Discounted Dividend vs. Corporate Valuation
The dividend discount model values a firm at the discounted sum of all of its future dividends, and does not factor in income or assets.
Calculate a company's stock price using the discounted dividend formula
- P = D1 / ( r - g ). P is the current stock price, g is the constant growth rate in perpetuity expected for the dividends, r is the constant cost of equity for that company, and D1 is the value of the next year's dividends.
- The equation can also be understood to generate the value of a stock such that the sum of its dividend yield (income) plus its growth (capital gains) equals the investor's required total return.
- There are also problems with the model, such as the presumption of a steady and perpetual growth rate less than the cost of capital may not be reasonable.
- Miller-Modigliani hypothesis
The Modigliani–Miller theorem (of Franco Modigliani, Merton Miller) forms the basis for modern thinking on capital structure.
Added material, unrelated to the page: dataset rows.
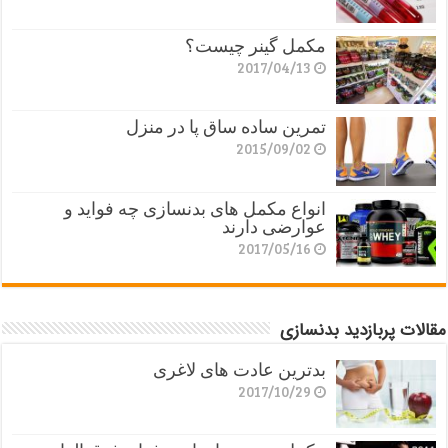
مکمل گینر چیست؟
2017/04/13
تمرین ساده ساق پا در منزل
2015/09/02
انواع مکمل های بدنسازی چه فواید و
عوارضی دارند
2017/05/16
مقالات پربازدید بدنسازی
بدترین عادت های لاغری
2017/10/29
The basic theorem states that, under a certain market price process (the classical random walk), in the absence of taxes, bankruptcy costs, agency costs, and asymmetric information, and in an efficient market, the value of a firm is unaffected by how that firm is financed.
The dividend discount model (DDM) is a way of valuing a company based on the theory that a stock is worth the discounted sum of all of its future dividend payments. In other words, it is used to value stocks based on the net present value of the future dividends. The equation most always used is called the "Gordon Growth Model. " It is named after Myron J. Gordon who originally published it in 1959, although the theoretical underpin was provided by John Burr Williams in his 1938 text The Theory of Investment Value.
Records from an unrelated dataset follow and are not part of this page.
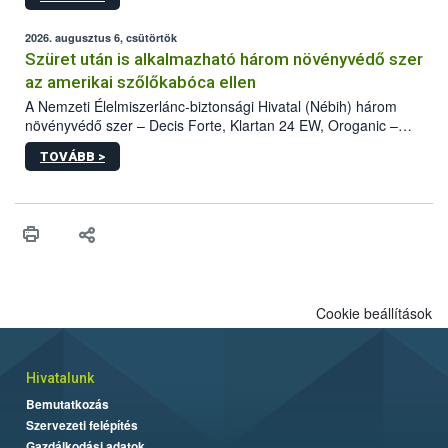
kártevőt nem csak színcsapdában találták meg, de már fertőzött
fában is azonosították. A növényvédelmi szakemberek folytatják
az intenzív felderítést, emellett az intézkedéseket a szlovák
2026. augusztus 6, csütörtök
hatósággal is összehangolják a terjedés megállítása érdekében.
Szüret után is alkalmazható három növényvédő szer
az amerikai szőlőkabóca ellen
A Nemzeti Élelmiszerlánc-biztonsági Hivatal (Nébih) három
növényvédő szer – Decis Forte, Klartan 24 EW, Oroganic –
engedélyokiratát módosította, így azok a szüretet követően,
TOVÁBB >
egészen a vesszőérettség (BBCH 91) stádiumáig
felhasználhatóak a szőlőben. A kiterjesztések célja, hogy a korai
érésű szőlőkben is legyen lehetőség a károsító elleni további
védekezésre. Az Oroganic készítmény kis kiszerelésben kiskerti
felhasználók számára is elérhető és ökológiai termesztésben is
engedélyezett.
Cookie beállítások
Hivatalunk
Bemutatkozás
Szervezeti felépítés
Gazdálkodási adatok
Discounted dividend method can be used to value a company.
The variables and equation are:
- P is the current stock price.
- g is the constant growth rate in perpetuity expected for the dividends.
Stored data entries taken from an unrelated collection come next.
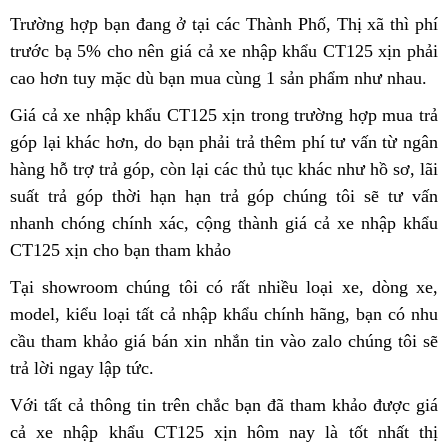
nhập
n
bán
ABS
Honda
dòng
Trường hợp
Honda
bạn đang ở tại các Thành Phố, Thị xã
showro
thì phí
khẩu
buôn
nhập
CT125
Honda
trước bạ 5%
CT125
mới
cho nên giá cả xe nhập khẩu CT125 xịn phải
xịn
khẩu
chất
CT125
cao hơn
xe
tuy mặc dù
ABS
nhất
đại
bạn mua cùng 1 sản phẩm như nhau.
nhất
chất
lượng
ABS
đẹp
nhập
lý
Giá cả xe nhập khẩu CT125 xịn trong trường hợp
đại
mua trả
lượng
tốt
2023
hàng
khẩu
bán
góp lại khác hơn,
bảng
do bạn phải trả thêm phí tư vấn
lý
Honda
từ ngân
tốt
nhập
xấu
chất
Honda
hàng
miễn
hỗ trợ trả góp,
giá
trung
còn lại
các
các thủ tục khác như hồ sơ,
bán
CT125
vận
lãi
năm
khẩu
lượng
CT125
suất trả góp thời hạn hạn trả góp
phí
tâm
dòng
chính
chúng tôi sẽ tư vấn
Honda
ABS
chu
2023
xịn
tốt
chất
nhanh chóng chính xác,
Honda
cộng thành giá cả xe nhập khẩu
Honda
hãng
CT125
nhập
năm
lượng
CT125 xịn cho bạn tham khảo
CT125
CT125
nội
chất
khẩu
2023
tốt
ABS
ABS
địa
lượng
chất
Tại showroom
Honda
chúng tôi
kiểm
có rất nhiều loại xe,
xe
dòng xe,
đ
nhập
2023
tốt
lượng
model,
phụ
kiểu loại tất cả nhập khẩu chính hãng,
CT125
định
thương
bạn có nhu
địa
l
khẩu
nhập
tốt
cầu tham khảo giá bán
tùng
ABS
đại
xin nhắn tin vào zalo
kỳ
xe
chúng tôi sẽ
hiệu
hình
b
chất
khẩu
năm
trả lời ngay lập tức.
nhập
lý
lậu
H
lượng
xịn
2023
khẩu
bán
Với tất cả thông tin trên
Honda
giá
chắc bạn đã tham khảo được giá
tốt
chất
Honda
c
cả xe nhập khẩu CT125 xịn hôm nay là tốt nhất thị
CT125
đại
năm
- r is the constant cost of equity for that company.
- D1 is the value of the next year's dividends.
- There is no reason to use a calculation of next year's dividend using the current dividend and the growth rate, when management commonly disclose the future year's dividend, and websites post it.
Income plus capital gains equals total return:
The equation can also be understood to generate the value of a stock such that the sum of its dividend yield (income) plus its growth (capital gains) equals the investor's required total return. Consider the dividend growth rate as a proxy for the growth of earnings and by extension the stock price and capital gains. Consider the company's cost of equity capital as a proxy for the investor's required total return.
Income + Capital Gain = Total Return
Dividend Yield + Growth = Cost of Equity
Problems with the Model
- a) The presumption of a steady and perpetual growth rate less than the cost of capital may not be reasonable.
- b) If the stock does not currently pay a dividend, like many growth stocks, more general versions of the discounted dividend model must be used to value the stock. One common technique is to assume that the Miller-Modigliani hypothesis of dividend irrelevance is true and, therefore, replace the stocks's dividend D with E, earnings per share. However, this requires the use of earnings growth rather than dividend growth, which might be different.
- c) The stock price resulting from the Gordon model is hypersensitive to the growth rate chosen.